If {opt demean} is not specified this only affects the degrees of freedom.

{pstd}{opt replace} Used with {opt demean} to cause variables listed in 
the regression to be replaced with their own deviations from panel unit means.

{title:Examples}

{pstd}Fixed effects with  a storage constraint and clustered errors. This doesn't
affect the data. {p_end}

{phang2} {cmd:. tsls y1 y2,areg fe(panelid) cluster(clusterid) } {p_end}

{pstd} Fixed effect and instrumental variable but the original data is overwritten. {p_end}
{phang2}{cmd:. preserve} {p_end}
{phang2}{cmd:. tsls y1 (y2 = z1),demean fe(panelid) replace}

{pstd} Add clustered standard errors but use the previously demeaned data {p_end} 
{phang2} {cmd:. tsls y1 (y2=z1) fe(panelid) cluster(clusterid) }

{pstd} Drop the IV procedure, still using demeaned data {p_end}
{phang2} {cmd:.  tsls y1 y2,fe(panelid) }{p_end}

{pstd} Check the IV result against {cmd: xtivreg2} {p_end}
{phang2}{cmd:. restore} {p_end}
{phang2} {cmd:. xtivreg2 y1 (y2 = z1) vce(clustervar clusterid) absorb(panelid)} {p_end} 

{title:Notes}
{pstd} Please note that if any regressions expecting demeaned data refer to 
variables that are not demeaned the result will be incorrect. Hence 
the order of commands in the example.{p_end}

{pstd} Variables listed in {it varlist2} and {it varlist_iv} must not 
overlap with any variables listed among {it indepvars}.

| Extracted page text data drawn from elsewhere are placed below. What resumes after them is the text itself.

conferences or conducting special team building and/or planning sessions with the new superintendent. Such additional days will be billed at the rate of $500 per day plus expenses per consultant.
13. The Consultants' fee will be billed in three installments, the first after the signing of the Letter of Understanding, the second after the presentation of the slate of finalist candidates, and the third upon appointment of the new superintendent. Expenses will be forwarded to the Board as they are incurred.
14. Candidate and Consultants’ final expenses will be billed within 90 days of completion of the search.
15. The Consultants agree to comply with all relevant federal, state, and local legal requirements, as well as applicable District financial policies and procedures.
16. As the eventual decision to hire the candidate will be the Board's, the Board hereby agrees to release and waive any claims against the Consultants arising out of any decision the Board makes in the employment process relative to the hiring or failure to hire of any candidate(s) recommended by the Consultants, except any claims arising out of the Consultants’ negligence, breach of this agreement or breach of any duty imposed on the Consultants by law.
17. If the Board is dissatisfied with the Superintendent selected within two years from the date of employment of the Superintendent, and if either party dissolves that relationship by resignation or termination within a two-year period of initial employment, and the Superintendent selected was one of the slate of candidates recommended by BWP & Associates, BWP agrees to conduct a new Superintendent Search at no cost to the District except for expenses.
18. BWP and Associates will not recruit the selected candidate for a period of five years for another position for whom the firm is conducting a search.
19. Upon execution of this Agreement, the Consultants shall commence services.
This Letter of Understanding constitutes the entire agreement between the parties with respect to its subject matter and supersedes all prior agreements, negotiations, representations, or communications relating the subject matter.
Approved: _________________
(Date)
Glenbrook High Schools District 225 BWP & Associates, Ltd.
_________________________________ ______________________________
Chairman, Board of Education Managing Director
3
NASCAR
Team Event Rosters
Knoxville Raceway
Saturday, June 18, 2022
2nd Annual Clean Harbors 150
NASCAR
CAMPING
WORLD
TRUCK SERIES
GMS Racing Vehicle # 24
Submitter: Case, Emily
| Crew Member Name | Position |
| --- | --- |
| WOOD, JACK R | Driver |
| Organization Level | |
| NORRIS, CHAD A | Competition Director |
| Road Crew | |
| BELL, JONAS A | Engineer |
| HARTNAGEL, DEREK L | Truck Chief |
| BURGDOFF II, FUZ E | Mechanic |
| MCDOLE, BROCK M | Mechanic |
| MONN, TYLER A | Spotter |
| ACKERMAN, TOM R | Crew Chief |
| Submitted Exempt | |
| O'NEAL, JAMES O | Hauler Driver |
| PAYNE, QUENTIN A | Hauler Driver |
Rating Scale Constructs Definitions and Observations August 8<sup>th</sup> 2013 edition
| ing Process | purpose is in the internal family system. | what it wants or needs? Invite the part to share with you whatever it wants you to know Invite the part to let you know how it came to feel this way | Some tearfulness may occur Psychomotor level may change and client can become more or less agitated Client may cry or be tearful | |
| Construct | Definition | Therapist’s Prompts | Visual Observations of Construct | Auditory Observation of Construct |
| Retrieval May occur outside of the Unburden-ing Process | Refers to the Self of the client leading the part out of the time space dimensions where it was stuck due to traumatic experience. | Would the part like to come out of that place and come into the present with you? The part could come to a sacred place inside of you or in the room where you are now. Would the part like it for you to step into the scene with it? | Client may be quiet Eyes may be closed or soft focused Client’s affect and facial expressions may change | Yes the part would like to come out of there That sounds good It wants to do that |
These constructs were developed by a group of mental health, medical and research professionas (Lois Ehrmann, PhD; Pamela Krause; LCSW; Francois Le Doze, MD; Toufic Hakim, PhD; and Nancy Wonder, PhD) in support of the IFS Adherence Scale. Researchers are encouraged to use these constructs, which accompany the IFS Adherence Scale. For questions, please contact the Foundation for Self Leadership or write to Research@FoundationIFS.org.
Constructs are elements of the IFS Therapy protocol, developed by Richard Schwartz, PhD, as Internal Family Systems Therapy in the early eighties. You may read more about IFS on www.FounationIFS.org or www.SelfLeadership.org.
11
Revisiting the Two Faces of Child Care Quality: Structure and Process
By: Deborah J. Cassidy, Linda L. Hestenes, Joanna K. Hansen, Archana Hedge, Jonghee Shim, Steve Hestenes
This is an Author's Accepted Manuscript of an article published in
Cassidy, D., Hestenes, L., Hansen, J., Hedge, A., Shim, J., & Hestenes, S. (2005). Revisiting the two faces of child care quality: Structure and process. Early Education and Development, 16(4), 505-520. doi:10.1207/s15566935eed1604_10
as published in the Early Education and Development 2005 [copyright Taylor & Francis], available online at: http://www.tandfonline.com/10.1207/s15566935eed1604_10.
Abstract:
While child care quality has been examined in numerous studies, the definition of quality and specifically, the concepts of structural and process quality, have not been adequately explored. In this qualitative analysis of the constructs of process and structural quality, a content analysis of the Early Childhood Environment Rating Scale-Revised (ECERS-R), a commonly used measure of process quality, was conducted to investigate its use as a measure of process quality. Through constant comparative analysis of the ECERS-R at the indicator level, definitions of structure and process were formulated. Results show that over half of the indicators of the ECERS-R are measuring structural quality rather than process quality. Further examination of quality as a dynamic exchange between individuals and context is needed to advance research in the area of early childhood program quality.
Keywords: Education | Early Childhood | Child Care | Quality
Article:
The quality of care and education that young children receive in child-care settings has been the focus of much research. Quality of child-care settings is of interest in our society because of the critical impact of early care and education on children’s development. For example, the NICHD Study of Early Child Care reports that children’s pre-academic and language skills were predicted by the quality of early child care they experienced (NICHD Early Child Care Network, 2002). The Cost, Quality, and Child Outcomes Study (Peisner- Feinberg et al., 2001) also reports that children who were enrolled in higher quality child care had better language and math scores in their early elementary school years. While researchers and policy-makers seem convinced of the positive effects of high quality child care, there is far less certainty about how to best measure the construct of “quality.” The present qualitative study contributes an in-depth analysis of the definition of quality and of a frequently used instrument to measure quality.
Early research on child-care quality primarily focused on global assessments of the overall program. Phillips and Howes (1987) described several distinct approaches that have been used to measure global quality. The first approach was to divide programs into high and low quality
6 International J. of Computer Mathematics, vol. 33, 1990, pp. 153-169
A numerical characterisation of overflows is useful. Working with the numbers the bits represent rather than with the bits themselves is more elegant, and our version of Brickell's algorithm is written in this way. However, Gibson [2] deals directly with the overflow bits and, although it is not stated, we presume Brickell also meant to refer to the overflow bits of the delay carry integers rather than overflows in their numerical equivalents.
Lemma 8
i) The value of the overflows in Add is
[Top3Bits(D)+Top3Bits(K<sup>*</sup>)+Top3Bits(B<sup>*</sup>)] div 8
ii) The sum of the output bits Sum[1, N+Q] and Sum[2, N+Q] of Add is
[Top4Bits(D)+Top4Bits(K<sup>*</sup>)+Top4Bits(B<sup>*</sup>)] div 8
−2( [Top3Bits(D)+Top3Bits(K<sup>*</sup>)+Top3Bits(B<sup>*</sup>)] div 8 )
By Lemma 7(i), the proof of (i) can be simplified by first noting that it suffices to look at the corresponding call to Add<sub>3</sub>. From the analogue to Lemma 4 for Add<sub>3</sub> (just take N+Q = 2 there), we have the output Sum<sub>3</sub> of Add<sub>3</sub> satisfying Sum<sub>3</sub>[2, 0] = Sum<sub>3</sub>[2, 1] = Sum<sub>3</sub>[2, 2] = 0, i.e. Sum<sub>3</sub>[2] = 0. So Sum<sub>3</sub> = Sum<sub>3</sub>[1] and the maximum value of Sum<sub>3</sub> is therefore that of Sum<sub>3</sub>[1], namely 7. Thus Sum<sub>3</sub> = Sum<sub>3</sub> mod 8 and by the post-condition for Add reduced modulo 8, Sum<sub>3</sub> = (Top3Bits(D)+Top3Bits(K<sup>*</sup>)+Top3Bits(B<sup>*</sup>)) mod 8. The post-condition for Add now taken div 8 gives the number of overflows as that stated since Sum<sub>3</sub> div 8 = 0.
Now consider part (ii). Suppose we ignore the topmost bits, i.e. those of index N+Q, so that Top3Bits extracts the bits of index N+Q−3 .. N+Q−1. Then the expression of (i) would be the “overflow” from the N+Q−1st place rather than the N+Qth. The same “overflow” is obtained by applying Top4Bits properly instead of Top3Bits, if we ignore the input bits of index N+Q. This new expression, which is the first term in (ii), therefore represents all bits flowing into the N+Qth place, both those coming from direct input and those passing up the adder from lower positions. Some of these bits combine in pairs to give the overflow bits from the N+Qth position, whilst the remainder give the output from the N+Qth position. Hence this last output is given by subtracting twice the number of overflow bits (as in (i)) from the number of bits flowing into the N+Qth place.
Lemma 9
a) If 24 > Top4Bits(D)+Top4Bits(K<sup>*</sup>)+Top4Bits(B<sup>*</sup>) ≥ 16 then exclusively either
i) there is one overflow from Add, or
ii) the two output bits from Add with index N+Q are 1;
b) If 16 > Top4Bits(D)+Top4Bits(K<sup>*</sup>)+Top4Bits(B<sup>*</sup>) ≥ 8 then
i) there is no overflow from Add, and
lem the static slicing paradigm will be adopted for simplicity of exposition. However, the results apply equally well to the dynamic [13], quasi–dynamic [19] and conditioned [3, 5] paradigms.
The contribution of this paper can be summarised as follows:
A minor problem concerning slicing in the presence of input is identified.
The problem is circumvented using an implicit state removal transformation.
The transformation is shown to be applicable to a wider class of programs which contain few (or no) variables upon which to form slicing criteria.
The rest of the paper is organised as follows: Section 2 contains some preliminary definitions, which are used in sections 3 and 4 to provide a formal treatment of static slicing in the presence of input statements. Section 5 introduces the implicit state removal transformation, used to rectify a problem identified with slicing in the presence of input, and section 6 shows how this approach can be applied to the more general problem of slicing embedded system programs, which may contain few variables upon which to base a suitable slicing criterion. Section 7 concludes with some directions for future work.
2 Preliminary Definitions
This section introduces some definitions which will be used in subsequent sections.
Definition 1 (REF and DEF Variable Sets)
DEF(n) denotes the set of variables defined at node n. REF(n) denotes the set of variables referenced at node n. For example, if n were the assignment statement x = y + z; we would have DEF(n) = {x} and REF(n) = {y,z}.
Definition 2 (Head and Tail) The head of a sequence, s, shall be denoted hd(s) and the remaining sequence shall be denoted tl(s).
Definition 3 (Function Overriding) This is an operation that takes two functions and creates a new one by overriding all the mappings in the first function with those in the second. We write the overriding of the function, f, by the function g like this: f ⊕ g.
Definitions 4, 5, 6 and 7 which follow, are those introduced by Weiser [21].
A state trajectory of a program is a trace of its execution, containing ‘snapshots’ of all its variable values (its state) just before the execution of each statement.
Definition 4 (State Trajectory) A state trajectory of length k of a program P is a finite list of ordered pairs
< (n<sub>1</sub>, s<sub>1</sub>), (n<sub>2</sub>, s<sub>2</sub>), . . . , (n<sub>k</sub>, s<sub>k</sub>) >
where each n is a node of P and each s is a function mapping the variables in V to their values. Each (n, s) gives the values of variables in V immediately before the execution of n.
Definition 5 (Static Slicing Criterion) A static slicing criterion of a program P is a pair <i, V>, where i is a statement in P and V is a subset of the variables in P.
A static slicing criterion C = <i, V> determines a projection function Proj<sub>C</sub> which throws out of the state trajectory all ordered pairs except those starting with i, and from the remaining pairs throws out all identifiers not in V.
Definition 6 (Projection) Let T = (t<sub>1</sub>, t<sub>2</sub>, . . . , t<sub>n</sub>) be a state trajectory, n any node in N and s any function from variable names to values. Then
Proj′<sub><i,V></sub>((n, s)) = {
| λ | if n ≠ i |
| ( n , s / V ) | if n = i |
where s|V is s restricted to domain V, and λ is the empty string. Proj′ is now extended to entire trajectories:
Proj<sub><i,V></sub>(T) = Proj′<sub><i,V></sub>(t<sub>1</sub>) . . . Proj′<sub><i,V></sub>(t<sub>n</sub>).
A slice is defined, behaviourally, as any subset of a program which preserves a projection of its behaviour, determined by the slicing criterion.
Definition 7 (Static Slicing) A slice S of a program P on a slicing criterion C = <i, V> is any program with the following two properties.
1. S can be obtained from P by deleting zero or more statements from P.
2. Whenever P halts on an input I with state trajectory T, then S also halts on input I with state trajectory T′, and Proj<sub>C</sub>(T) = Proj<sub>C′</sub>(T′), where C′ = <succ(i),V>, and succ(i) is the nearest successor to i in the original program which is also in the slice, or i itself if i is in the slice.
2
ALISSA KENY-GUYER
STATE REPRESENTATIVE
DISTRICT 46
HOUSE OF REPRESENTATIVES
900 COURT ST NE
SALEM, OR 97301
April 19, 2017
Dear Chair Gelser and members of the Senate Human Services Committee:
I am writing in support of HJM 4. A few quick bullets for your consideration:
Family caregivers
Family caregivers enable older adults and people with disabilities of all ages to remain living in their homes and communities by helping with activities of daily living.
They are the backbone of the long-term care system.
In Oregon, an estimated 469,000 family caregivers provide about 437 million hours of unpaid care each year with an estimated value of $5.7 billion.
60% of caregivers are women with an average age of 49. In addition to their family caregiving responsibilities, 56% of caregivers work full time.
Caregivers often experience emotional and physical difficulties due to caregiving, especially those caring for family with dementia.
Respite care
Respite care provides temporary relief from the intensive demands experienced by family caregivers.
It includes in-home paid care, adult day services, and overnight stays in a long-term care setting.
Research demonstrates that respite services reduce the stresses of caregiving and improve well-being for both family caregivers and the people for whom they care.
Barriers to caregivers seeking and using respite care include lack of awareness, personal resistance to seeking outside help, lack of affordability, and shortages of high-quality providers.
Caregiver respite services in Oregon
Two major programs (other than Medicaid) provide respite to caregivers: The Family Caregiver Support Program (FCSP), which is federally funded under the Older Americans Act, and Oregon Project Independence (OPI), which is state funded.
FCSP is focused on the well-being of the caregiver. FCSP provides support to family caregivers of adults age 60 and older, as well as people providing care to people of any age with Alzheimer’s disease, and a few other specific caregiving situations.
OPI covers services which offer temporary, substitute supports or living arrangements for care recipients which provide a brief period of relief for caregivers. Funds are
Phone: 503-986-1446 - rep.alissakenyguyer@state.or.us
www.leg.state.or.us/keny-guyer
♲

{pstd} <cmd:tsls} will always use less memory than {cmd:xtivreg} because 
{cmd:xtivreg} stores the demeaned variables as additional doubles. 
{cmd:tsls} stores the demeaned values as floats, and writes over the 
in-memory original data. If the original data is integer or byte, the 
option {opt areg} demeans each row on-the-fly and uses no extra memory at 
all for demeaned data. If {opt replace} is specified, there is additional 
time for input/output.

{pstd} Standard errors are corrected for degrees of freedom, IV and 
clustering but you should compare on a subset of your data to {cmd:xtivreg2} 
to confirm this is done correctly. Coeffients and standard errors have 
matched to the full printed precision in our tests but it is possible we 
haven't considered every possible situation. {p_end}

{pstd}Standard errors in the second stage regression are obtained from a 
regression of the predicted errors on the RHS variables, but using the true 
values of the endogenous variables. We would like to thank Doug Staiger for 
this suggestion, and Jeffrey Wooldridge for noting that because the 2SLS 
residuals are always uncorrelated in sample with the first-stage fitted 
values regressing them on the actual data leads to Equation 5.34 of his 
textbook. We remain resposible for all errors. {p_end}

{pstd}This is beta-level software. Please report problems. 

{title:Limitations}
{pstd}
Weights, if, in and factor variables are not implemented. 
The procedure is not byable. 
{p_end}

{title:More Information}

{pstd}There is more information at
{browse "http://www.nber.org/stata/efficient": http://www.nber.org/stata/tsls .} 
tsls.ado is by Jacob Robbins, 
tsls.sthlp is by Daniel Feenberg (feenberg@nber.org). {p_end}

{title:Reference}

{pstd}Wooldridge, Jeffrey M.,
{it Econometric Analysis of Cross Section and Panel Data}